Start of READING PASSAGE

In last weeks discussion, we started the dive into higher risk disease and covered a lot of issues - touching upon dose, field size, ADT, and PSA kinetics and how one needs to consider these in a different light in high risk disease.
Today, we’ll look at two trials (FLAME and PRIME) that are well designed and have a great opportunity to help shape current standards. In the end, I think each of these trials will continue to push SBRT utilization for prostate cancer further into the high risk spectrum of disease. We’ll walk through why I think that is case and why you should watch for these pivotal trials.
Goal on this Substack is to point out both strengths and weaknesses I see. Nothing is perfect and I think it is important to point out places where I believe it could be better. These trials take tremendous work, effort, and funding and are critical to our field. Kudos to the authors and all involved for moving our field forward!
FLAME TRIAL SERIES
FLAME 2.0 acute toxicity data is out - an intermediate and high risk cohort treated with SBRT. It once again shows promising early results shrinking the number of fractions and this time - days of treatment. Below is a graphic of the broader progression of the FLAME trials - they are doing outstanding work out of Belgium and the Netherlands. Kudos to all involved!
As shown, FLAME looked at SIB approach to treat the lesion within the prostate to a really high dose - BED>100. This is still one of my favorite approaches. They next pushed for even shorter courses in hypo-FLAME reporting limited toxicity in a Phase II single arm 100 patient series. And now hypo-FLAME 2.0 acute toxicity has been released, where not only have they pushed the number of fractions down to five, but they are delivering the treatment twice a week instead of just once a week to complete the treatment faster (on the calendar).
I really like the original FLAME randomized trial. Great design demonstrating clear improvement in curing the cancer. Honestly though, FLAME SIB hasn’t caught on despite clear data of improved outcomes. It simply landed at the wrong time in January of 2021 - within one year of what likely is the largest / fastest shift ever recorded in the practice patterns of radiation oncology.
Below is graph showing a MASSIVE shift in UK breast cancer practice patterns in early 2020. FLAME was just 9 months after this cataclysmic shift.
After that, it simply wasn’t “cool” to treat for that many sessions. Today uniform SBRT whole gland treatment, likely to lower dose, is far more common in the US than a longer, higher SIB dose approach - despite this proven benefit. Yes, some are using SIB in both traditional and SBRT settings, but I think this continues to be the minority.
But as the illustration shows, within the FLAME trial structure, they have continued to iterate.

End of READING PASSAGE

**TASKS FOR THIS EXERCISE:**
(1) Shorten the paragraph of the prostate trial article that begins "As shown, FLAME looked at" into a list that keeps its main facts.
(2) From the prostate trial article, give again the part that opens with the words containing "I really like" and closes with "of radiation oncology.".
(3) Carry on the prostate trial article from where it stops.

Start of EXERCISE DATA

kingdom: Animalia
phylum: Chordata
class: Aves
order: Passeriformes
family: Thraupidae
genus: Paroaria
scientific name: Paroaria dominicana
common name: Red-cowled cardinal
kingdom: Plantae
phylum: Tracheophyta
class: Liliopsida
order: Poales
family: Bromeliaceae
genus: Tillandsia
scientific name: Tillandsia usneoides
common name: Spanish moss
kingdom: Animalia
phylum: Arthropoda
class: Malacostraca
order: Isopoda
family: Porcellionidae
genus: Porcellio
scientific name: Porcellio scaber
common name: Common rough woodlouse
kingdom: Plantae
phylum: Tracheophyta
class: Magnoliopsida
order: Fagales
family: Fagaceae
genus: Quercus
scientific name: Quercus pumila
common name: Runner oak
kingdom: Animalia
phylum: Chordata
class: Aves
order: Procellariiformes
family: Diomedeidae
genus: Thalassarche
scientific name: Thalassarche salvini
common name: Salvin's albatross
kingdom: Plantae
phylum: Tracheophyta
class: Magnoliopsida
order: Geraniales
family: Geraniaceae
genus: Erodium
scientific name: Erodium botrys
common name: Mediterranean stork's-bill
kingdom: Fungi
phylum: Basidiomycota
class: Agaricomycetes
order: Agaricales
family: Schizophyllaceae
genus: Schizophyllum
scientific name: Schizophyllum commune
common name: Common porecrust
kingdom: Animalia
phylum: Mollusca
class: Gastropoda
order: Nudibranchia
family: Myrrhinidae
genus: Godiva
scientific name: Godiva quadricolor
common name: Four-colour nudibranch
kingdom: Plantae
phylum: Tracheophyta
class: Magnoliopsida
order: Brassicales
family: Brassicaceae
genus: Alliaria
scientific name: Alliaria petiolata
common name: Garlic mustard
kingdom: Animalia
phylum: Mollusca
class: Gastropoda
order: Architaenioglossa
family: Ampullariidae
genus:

End of EXERCISE DATA

**ANSWERS TO THE EXERCISES:**
(1)
- FLAME used an SIB approach to treat the lesion inside the prostate to a very high dose (BED>100). This is still one of the writer's favorite approaches.
- Hypo-FLAME pushed for even shorter courses. It reported limited toxicity in a Phase II single-arm series of 100 patients.
- Acute toxicity results for hypo-FLAME 2.0 have now been released. This trial cut the number of fractions to five and gives treatment twice a week instead of once a week, so treatment finishes sooner on the calendar.

(2)
I really like the original FLAME randomized trial. Great design demonstrating clear improvement in curing the cancer. Honestly though, FLAME SIB hasn’t caught on despite clear data of improved outcomes. It simply landed at the wrong time in January of 2021 - within one year of what likely is the largest / fastest shift ever recorded in the practice patterns of radiation oncology.

(3)
FLAME 2.0 Acute toxicity paper
FLAME 2.0 Acute toxicity paper was published in May. A one arm trial moving from 1 treatment a week to now 2 fractions per week - shortening the course from 29 days under treatment to 15. Dose remained at 35 Gy / 5 fractions to the whole gland while allowing an “iso-toxic” boost (their term for prioritization of normal tissue constraints over tumor dose increases) up to 50 Gy. Both hypo-FLAME and hypo-FLAME 2.0 are each single arm trials with 100 and 124 patients, respectively. Sequential trials not randomized.
Together they show a few things - either way, there was no grade 3 toxicity. Grade 2 toxicity jumped from 47.5% from 7.4% and those treated once a week reported improved QoL for bowel bowel and urinary toxicity even with more experience using the technique - I don’t think that fact should be overlooked.
In simple terms, it shows a real increase in mild/moderate symptoms that is clearly measurable on both CTCAE scales and on QoL patient forms. That said, in this study, the acute toxicity didn’t translate to Grade 3 or 4 toxicity.
Remember though, both PACE data and RTOG 0232 demonstrate that higher acute toxicity translates into higher rates of late toxicity. Below the PACE analysis:
I’ve filed this under, if it shows up early, it resurfaces late - pretty easy to remember. And oh yea and it is based on multiple prospective randomized datasets so file in a prominent location.
In summary, I think one can look at the trial in either light - positive for the lack of clear higher grade toxicity or negative for the clear and significant changes in grade 2 acute toxicity. Kudos to the authors who essentially state that in the conclusion:
Conclusion:
Semi-weekly prostate SBRT with iso-toxic focal boosting is associated with acceptable acute GU and GI toxicity. Based on the comparison between the QW and BIW schedule, patients should be counselled regarding the short-term advantages of a more protracted schedule.
I think the final issue to touch upon is that many/most? high risk trials today include treatment of the pelvic lymph nodes. Primarily based on the POP RT Whole pelvis data. As we discussed in the later part of last weeks discussion, that can still be controversial but I think it is the way that many are leaning.
These two trials included a pretty strong high risk cohort - about 67% high risk. Including 15% Grade group 4 and 5% Grade group 5 disease. About 10% have PSAs between 20 and their upper cutoff of 30. Pretty consistent with the cohort of high risk disease I see.
So while this is good data, I think there is stronger data on the horizon for high risk - really high risk disease.
PRIME Trial:
The PRIME Trial is out of Tata Memorial in India. I think it has a great structure and likely will answer a bunch of questions. It was recently presented at ESTRO 2023.
The patient mix there (India) vs. here (US) is quite different, but I think we’ll be able to broadly apply many of the answers from this study to our patients with pretty good approximation of results. Just for context, I agree with Dr. Murthy who described it as “the first report of high risk, very high risk, and node positive prostate cancer treated with SBRT”. Widmark (amongst a few others) includes some high risk (11%), but this trial clearly addresses a more advanced cohort.
Couple of comments from the peanut gallery (me).
I don’t love non-inferiority trials as I’ve discussed previously - here (Non-inferiority Trial Design). But on the plus side, we have a publication of the statistical assumptions published in Feb 2020:
This is a non-inferiority trial and the non-inferiority margin between the standard and the test arms is 9% (delta). To detect this delta difference in the primary end point of a 4-year BFFS (80% in standard arm and 71% in the test arm; HR 1.53), with a power of 80% and a one-sided 5% alpha value, total of 135 events are required, with a minimum number of 422 patients.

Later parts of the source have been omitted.